Dataset excerpts:
....

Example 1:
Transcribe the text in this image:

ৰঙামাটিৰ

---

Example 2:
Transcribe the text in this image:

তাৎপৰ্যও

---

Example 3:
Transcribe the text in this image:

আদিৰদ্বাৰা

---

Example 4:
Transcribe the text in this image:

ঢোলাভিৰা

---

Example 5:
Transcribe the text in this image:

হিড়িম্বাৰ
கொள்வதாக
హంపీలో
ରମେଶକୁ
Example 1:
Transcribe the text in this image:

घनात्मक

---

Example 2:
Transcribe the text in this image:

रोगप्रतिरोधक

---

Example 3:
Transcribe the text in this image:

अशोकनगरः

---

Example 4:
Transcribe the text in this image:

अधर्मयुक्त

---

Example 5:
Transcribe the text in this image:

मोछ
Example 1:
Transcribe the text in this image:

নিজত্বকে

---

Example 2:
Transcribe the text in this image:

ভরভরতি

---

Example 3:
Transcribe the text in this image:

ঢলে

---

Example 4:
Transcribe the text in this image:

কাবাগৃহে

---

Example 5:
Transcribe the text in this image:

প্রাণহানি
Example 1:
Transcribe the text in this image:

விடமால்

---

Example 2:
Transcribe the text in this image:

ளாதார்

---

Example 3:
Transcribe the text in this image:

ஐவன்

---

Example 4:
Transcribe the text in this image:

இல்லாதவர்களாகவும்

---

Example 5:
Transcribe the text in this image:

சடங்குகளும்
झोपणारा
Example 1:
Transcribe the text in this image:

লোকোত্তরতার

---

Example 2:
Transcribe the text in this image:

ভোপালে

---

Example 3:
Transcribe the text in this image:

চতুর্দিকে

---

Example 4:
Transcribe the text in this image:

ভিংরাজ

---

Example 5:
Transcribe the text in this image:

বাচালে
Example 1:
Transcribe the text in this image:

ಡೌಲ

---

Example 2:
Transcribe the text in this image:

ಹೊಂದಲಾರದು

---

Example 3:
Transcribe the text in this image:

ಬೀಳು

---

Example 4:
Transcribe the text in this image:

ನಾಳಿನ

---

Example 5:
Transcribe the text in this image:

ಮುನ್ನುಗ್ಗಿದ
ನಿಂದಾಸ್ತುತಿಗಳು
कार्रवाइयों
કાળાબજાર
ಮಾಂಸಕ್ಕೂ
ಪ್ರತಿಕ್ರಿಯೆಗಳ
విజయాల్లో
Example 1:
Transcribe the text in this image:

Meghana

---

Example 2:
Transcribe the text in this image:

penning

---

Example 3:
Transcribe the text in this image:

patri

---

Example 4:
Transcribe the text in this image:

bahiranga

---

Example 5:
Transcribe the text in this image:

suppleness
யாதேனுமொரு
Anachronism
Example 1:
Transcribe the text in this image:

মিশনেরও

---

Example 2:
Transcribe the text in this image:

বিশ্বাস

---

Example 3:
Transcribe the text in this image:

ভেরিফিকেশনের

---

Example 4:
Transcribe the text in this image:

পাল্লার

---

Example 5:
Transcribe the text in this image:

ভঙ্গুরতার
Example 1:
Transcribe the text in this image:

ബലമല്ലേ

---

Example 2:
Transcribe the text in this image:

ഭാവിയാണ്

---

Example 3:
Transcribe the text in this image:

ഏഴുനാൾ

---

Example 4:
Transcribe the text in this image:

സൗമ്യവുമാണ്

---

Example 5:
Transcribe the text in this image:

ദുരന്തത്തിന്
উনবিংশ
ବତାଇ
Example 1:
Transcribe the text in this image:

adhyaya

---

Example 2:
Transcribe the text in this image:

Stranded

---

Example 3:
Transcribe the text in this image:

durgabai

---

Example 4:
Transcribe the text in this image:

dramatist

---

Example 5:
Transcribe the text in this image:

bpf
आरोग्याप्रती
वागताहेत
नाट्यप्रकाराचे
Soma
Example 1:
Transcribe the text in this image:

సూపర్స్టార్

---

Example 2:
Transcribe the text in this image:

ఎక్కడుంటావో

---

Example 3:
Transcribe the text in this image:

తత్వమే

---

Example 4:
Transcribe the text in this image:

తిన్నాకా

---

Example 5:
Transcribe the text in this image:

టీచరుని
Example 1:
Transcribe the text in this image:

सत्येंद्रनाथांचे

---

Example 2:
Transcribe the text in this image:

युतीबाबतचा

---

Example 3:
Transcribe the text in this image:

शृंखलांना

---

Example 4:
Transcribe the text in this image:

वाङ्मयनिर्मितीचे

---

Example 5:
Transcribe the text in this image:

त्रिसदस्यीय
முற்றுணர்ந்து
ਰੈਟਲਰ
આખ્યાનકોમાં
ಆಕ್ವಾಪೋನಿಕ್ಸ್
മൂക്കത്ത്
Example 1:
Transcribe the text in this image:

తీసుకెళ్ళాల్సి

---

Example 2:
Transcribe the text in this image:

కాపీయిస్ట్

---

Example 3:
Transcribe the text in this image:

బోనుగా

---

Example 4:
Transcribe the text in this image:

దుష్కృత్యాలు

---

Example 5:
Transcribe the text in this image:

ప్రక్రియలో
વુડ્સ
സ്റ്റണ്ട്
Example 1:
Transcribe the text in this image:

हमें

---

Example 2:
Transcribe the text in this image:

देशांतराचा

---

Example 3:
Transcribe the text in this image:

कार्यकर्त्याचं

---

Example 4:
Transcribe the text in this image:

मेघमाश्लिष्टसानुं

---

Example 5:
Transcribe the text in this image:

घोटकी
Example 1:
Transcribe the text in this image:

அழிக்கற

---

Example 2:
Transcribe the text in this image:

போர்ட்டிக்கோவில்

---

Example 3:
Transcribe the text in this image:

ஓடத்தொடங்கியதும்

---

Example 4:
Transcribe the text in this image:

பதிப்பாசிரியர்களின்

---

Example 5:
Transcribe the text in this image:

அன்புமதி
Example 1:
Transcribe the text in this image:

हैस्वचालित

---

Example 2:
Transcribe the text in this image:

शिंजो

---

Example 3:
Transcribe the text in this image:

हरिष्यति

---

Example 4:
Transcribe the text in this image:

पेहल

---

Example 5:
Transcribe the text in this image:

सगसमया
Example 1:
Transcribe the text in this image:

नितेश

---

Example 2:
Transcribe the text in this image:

....

Line by line, retype all of the entries.

Example 1:
Transcribe the text in this image:

ৰঙামাটিৰ

---

Example 2:
Transcribe the text in this image:

তাৎপৰ্যও

---

Example 3:
Transcribe the text in this image:

আদিৰদ্বাৰা

---

Example 4:
Transcribe the text in this image:

ঢোলাভিৰা

---

Example 5:
Transcribe the text in this image:

হিড়িম্বাৰ
கொள்வதாக
హంపీలో
ରମେଶକୁ
Example 1:
Transcribe the text in this image:

घनात्मक

---

Example 2:
Transcribe the text in this image:

रोगप्रतिरोधक

---

Example 3:
Transcribe the text in this image:

अशोकनगरः

---

Example 4:
Transcribe the text in this image:

अधर्मयुक्त

---

Example 5:
Transcribe the text in this image:

मोछ
Example 1:
Transcribe the text in this image:

নিজত্বকে

---

Example 2:
Transcribe the text in this image:

ভরভরতি

---

Example 3:
Transcribe the text in this image:

ঢলে

---

Example 4:
Transcribe the text in this image:

কাবাগৃহে

---

Example 5:
Transcribe the text in this image:

প্রাণহানি
Example 1:
Transcribe the text in this image:

விடமால்

---

Example 2:
Transcribe the text in this image:

ளாதார்

---

Example 3:
Transcribe the text in this image:

ஐவன்

---

Example 4:
Transcribe the text in this image:

இல்லாதவர்களாகவும்

---

Example 5:
Transcribe the text in this image:

சடங்குகளும்
झोपणारा
Example 1:
Transcribe the text in this image:

লোকোত্তরতার

---

Example 2:
Transcribe the text in this image:

ভোপালে

---

Example 3:
Transcribe the text in this image:

চতুর্দিকে

---

Example 4:
Transcribe the text in this image:

ভিংরাজ

---

Example 5:
Transcribe the text in this image:

বাচালে
Example 1:
Transcribe the text in this image:

ಡೌಲ

---

Example 2:
Transcribe the text in this image:

ಹೊಂದಲಾರದು

---

Example 3:
Transcribe the text in this image:

ಬೀಳು

---

Example 4:
Transcribe the text in this image:

ನಾಳಿನ

---

Example 5:
Transcribe the text in this image:

ಮುನ್ನುಗ್ಗಿದ
ನಿಂದಾಸ್ತುತಿಗಳು
कार्रवाइयों
કાળાબજાર
ಮಾಂಸಕ್ಕೂ
ಪ್ರತಿಕ್ರಿಯೆಗಳ
విజయాల్లో
Example 1:
Transcribe the text in this image:

Meghana

---

Example 2:
Transcribe the text in this image:

penning

---

Example 3:
Transcribe the text in this image:

patri

---

Example 4:
Transcribe the text in this image:

bahiranga

---

Example 5:
Transcribe the text in this image:

suppleness
யாதேனுமொரு
Anachronism
Example 1:
Transcribe the text in this image:

মিশনেরও

---

Example 2:
Transcribe the text in this image:

বিশ্বাস

---

Example 3:
Transcribe the text in this image:

ভেরিফিকেশনের

---

Example 4:
Transcribe the text in this image:

পাল্লার

---

Example 5:
Transcribe the text in this image:

ভঙ্গুরতার
Example 1:
Transcribe the text in this image:

ബലമല്ലേ

---

Example 2:
Transcribe the text in this image:

ഭാവിയാണ്

---

Example 3:
Transcribe the text in this image:

ഏഴുനാൾ

---

Example 4:
Transcribe the text in this image:

സൗമ്യവുമാണ്

---

Example 5:
Transcribe the text in this image:

ദുരന്തത്തിന്
উনবিংশ
ବତାଇ
Example 1:
Transcribe the text in this image:

adhyaya

---

Example 2:
Transcribe the text in this image:

Stranded

---

Example 3:
Transcribe the text in this image:

durgabai

---

Example 4:
Transcribe the text in this image:

dramatist

---

Example 5:
Transcribe the text in this image:

bpf
आरोग्याप्रती
वागताहेत
नाट्यप्रकाराचे
Soma
Example 1:
Transcribe the text in this image:

సూపర్స్టార్

---

Example 2:
Transcribe the text in this image:

ఎక్కడుంటావో

---

Example 3:
Transcribe the text in this image:

తత్వమే

---

Example 4:
Transcribe the text in this image:

తిన్నాకా

---

Example 5:
Transcribe the text in this image:

టీచరుని
Example 1:
Transcribe the text in this image:

सत्येंद्रनाथांचे

---

Example 2:
Transcribe the text in this image:

युतीबाबतचा

---

Example 3:
Transcribe the text in this image:

शृंखलांना

---

Example 4:
Transcribe the text in this image:

वाङ्मयनिर्मितीचे

---

Example 5:
Transcribe the text in this image:

त्रिसदस्यीय
முற்றுணர்ந்து
ਰੈਟਲਰ
આખ્યાનકોમાં
ಆಕ್ವಾಪೋನಿಕ್ಸ್
മൂക്കത്ത്
Example 1:
Transcribe the text in this image:

తీసుకెళ్ళాల్సి

---

Example 2:
Transcribe the text in this image:

కాపీయిస్ట్

---

Example 3:
Transcribe the text in this image:

బోనుగా

---

Example 4:
Transcribe the text in this image:

దుష్కృత్యాలు

---

Example 5:
Transcribe the text in this image:

ప్రక్రియలో
વુડ્સ
സ്റ്റണ്ട്
Example 1:
Transcribe the text in this image:

हमें

---

Example 2:
Transcribe the text in this image:

देशांतराचा

---

Example 3:
Transcribe the text in this image:

कार्यकर्त्याचं

---

Example 4:
Transcribe the text in this image:

मेघमाश्लिष्टसानुं

---

Example 5:
Transcribe the text in this image:

घोटकी
Example 1:
Transcribe the text in this image:

அழிக்கற

---

Example 2:
Transcribe the text in this image:

போர்ட்டிக்கோவில்

---

Example 3:
Transcribe the text in this image:

ஓடத்தொடங்கியதும்

---

Example 4:
Transcribe the text in this image:

பதிப்பாசிரியர்களின்

---

Example 5:
Transcribe the text in this image:

அன்புமதி
Example 1:
Transcribe the text in this image:

हैस्वचालित

---

Example 2:
Transcribe the text in this image:

शिंजो

---

Example 3:
Transcribe the text in this image:

हरिष्यति

---

Example 4:
Transcribe the text in this image:

पेहल

---

Example 5:
Transcribe the text in this image:

सगसमया
Example 1:
Transcribe the text in this image:

नितेश

---

Example 2:
Transcribe the text in this image:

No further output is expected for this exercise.